To accompany our stories about how people are responding to climate change, we looked for environmental anthems built on metaphors. These songs stretch from 1953 to 2019, from Billie Holiday to Billie Eilish, and include elemental metaphors of rain, floods, and fire.
Our mix includes rock, folk, and soul music from the birth of modern environmental consciousness. Joni Mitchell’s “Big Yellow Taxi” was released within weeks of the first Earth Day in April 1970; Marvin Gaye’s “Mercy Mercy Me (The Ecology)” came out a year later. The Beatles’ “Across the Universe” first appeared as the version included here, on a 1969 benefit album for the World Wildlife Fund. The song, which John Lennon considered one of his best, looks inward and outward, to transcendental meditation and creative expression. But its chorus, “Nothing’s gonna change my world,” can also read as defiance; it inspired the album’s title, “No One’s Gonna Change Our World.”

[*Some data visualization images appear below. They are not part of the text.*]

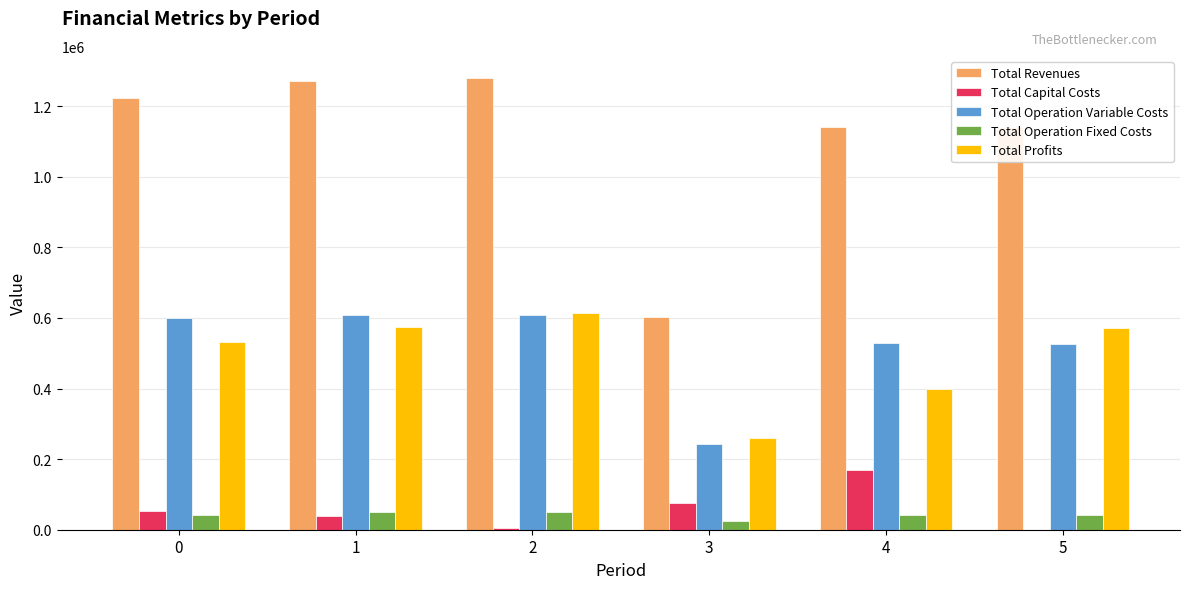

The value of Total Profits at 0 is 531439.1. True or false?

True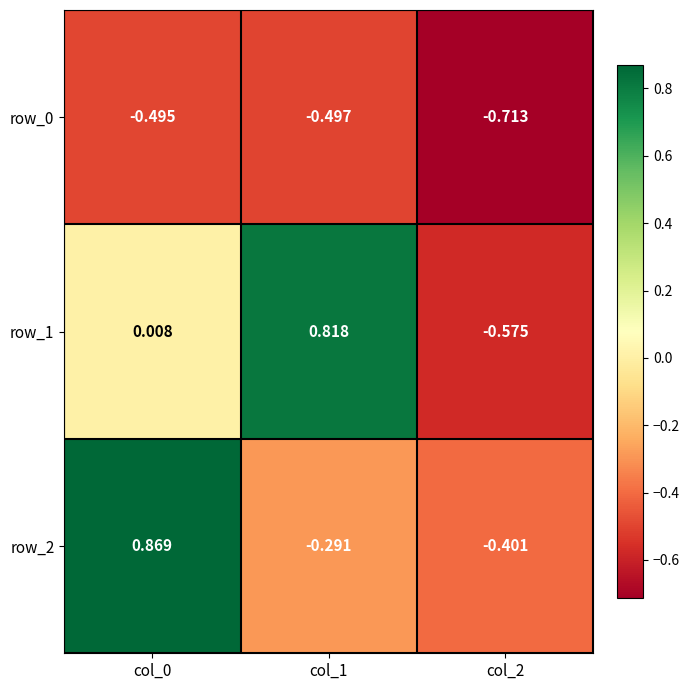

Is the value of row_2 at col_1 greater than the value of row_0 at col_1?

Yes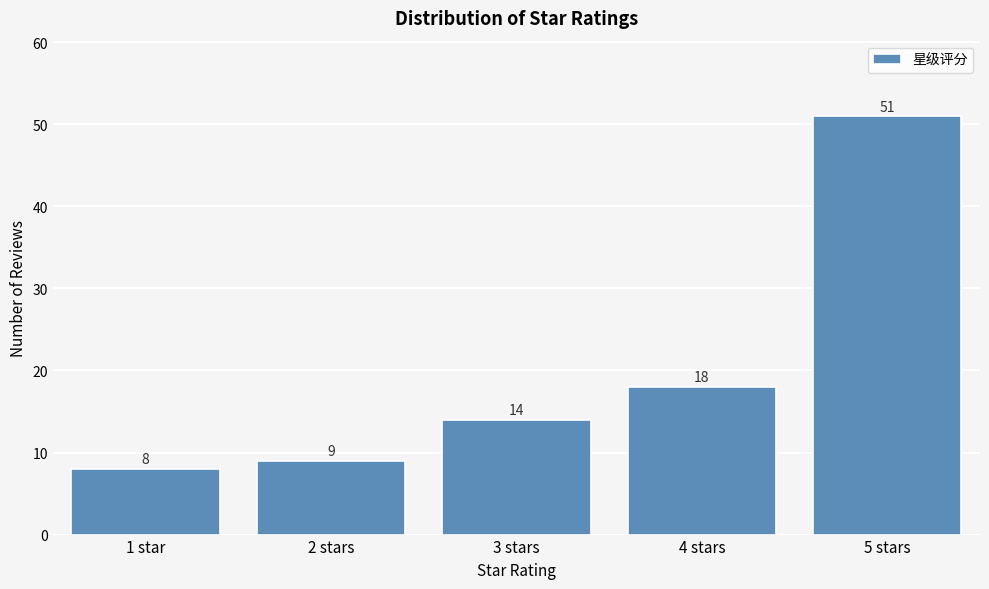

Reading left to right, extract all data points from this chart.

1 star=8	2 stars=9	3 stars=14	4 stars=18	5 stars=51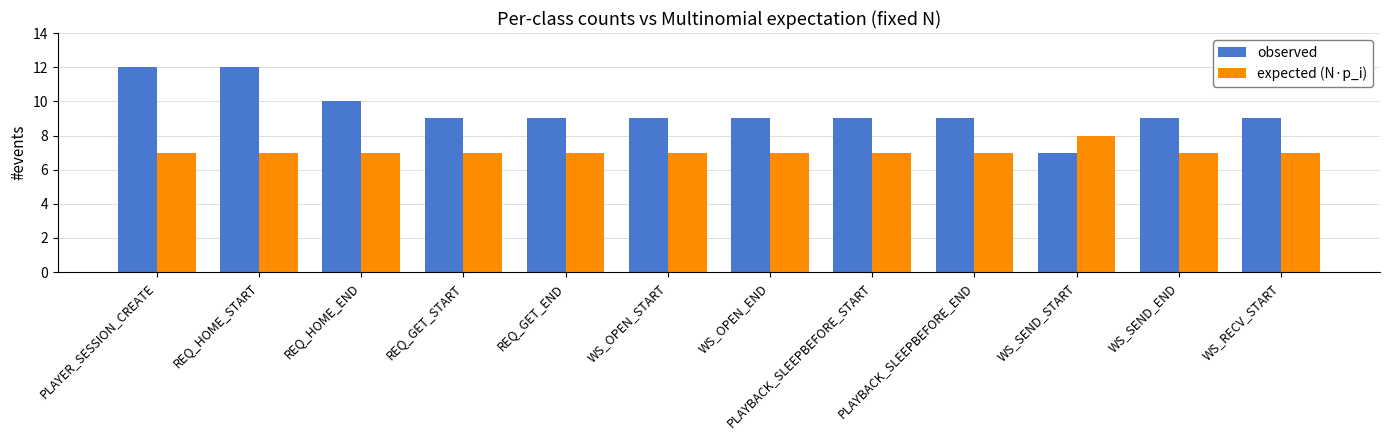

Reading left to right, extract all data points from this chart.

observed: 12	12	10	9	9	9	9	9	9	7	9	9
expected (N·p_i): 7	7	7	7	7	7	7	7	7	8	7	7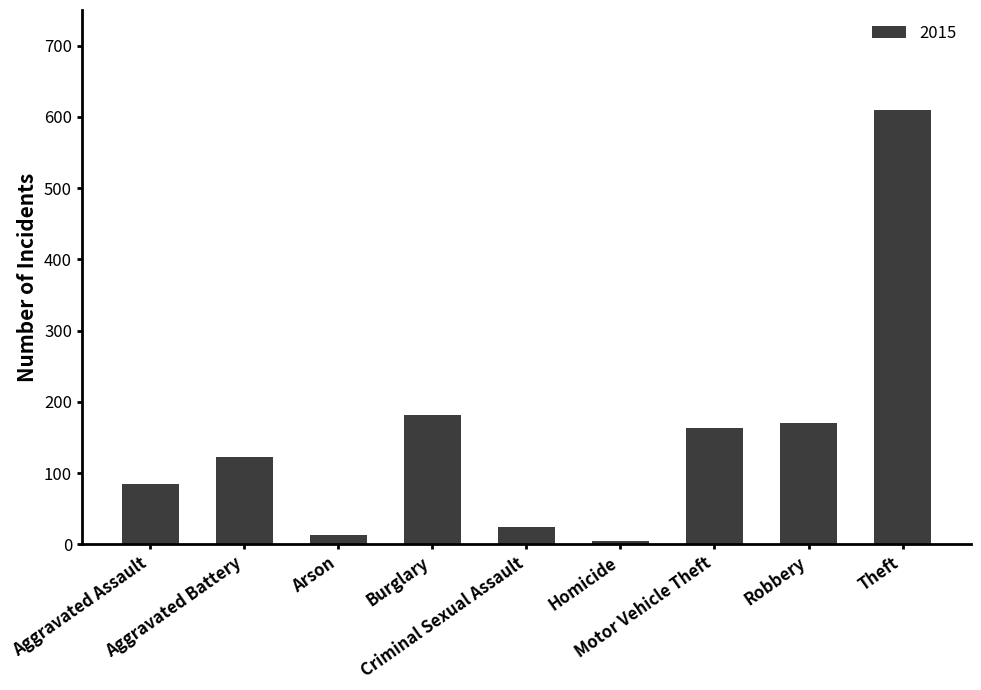

What is the greatest value displayed?

609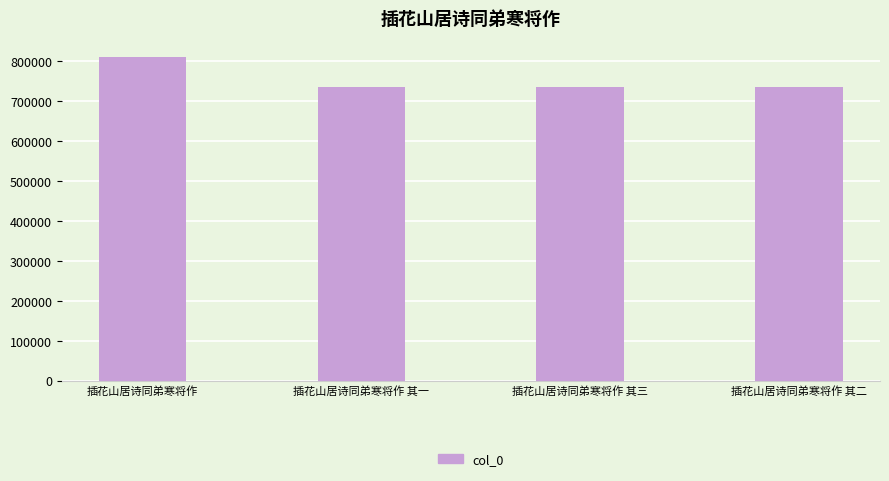

Approximately how many times larger is the value at 插花山居诗同弟寒将作 其一 compared to 插花山居诗同弟寒将作 其二?

1.0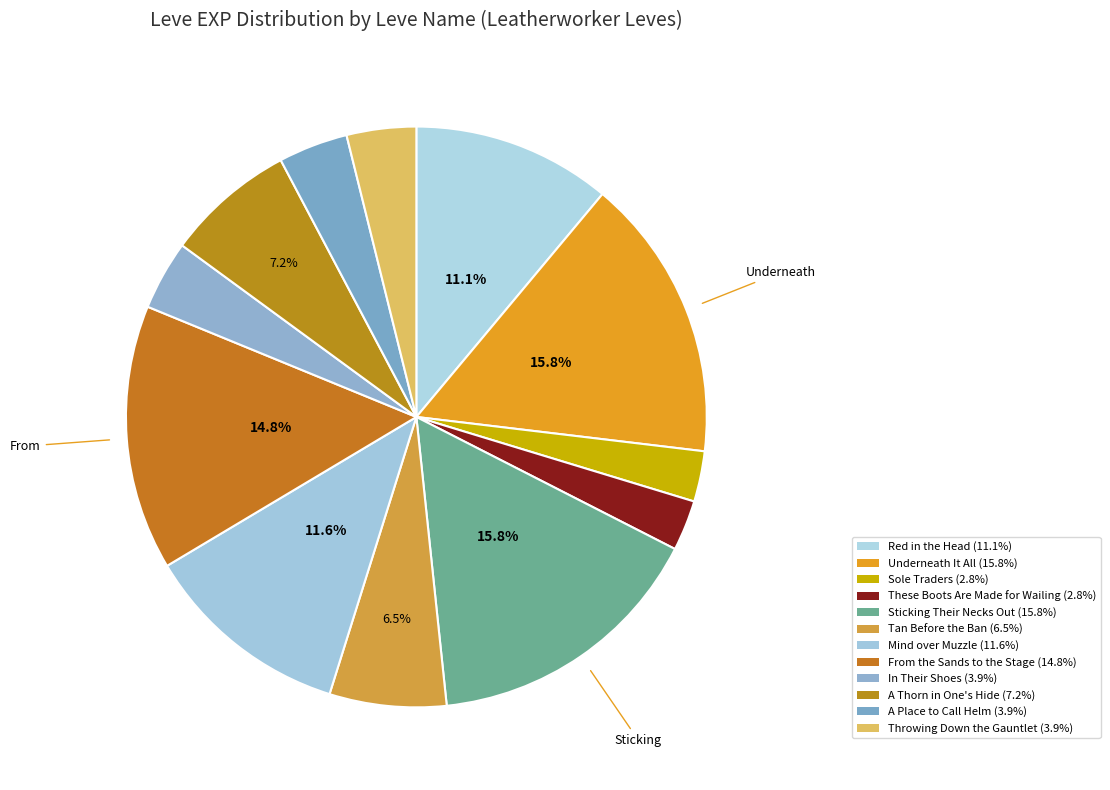

What is the smallest slice in the pie chart?

Sole Traders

In the 1980s, global temperatures started to rise and the threat of greenhouse gases began to attract attention. R.E.M.’s “Fall On Me,” from 1986, evokes the fear of acid rain — also caused by fossil fuels. “Buy the sky and sell the sky,” sings Michael Stipe, “and ask the sky, ‘Don’t fall on me.’” Stipe’s quietly sarcastic lyric, “We have found a way to talk around the problem,” could be voiced by frustrated climate activists today. “The Big Three Killed My Baby,” from the White Stripes’ 1999 self-titled first album, is a Detroiter’s protest against his city’s auto industry for churning out cars that don’t last and guzzle gasoline.
Two songs released in 2019, Billie Eilish’s “all the good girls go to hell” and Lana Del Rey’s “The Greatest,” mention California wildfires in lyrics about a wider sense of decline. Eilish encouraged fans to join the September 2019 climate strikes in the YouTube description of her song’s fiery video. “The River in Reverse,” the title song from Elvis Costello and Allen Toussaint’s 2006 album, was written in the aftermath of Hurricane Katrina in New Orleans. Today, it suggests the threat of rising seas.
Patti Smith’s “People Have the Power,” another Detroit rocker’s protest, envisions a global movement for peace, and tolerance, and environmental revival: “We can turn the world around/We can turn the Earth’s revolution.” Smith co-wrote the 1988 song with her late husband, Fred “Sonic” Smith of the MC5. Today, Smith performs the song at benefit concerts for her daughter Jesse Paris Smith’s climate-change nonprofit, Pathway to Paris.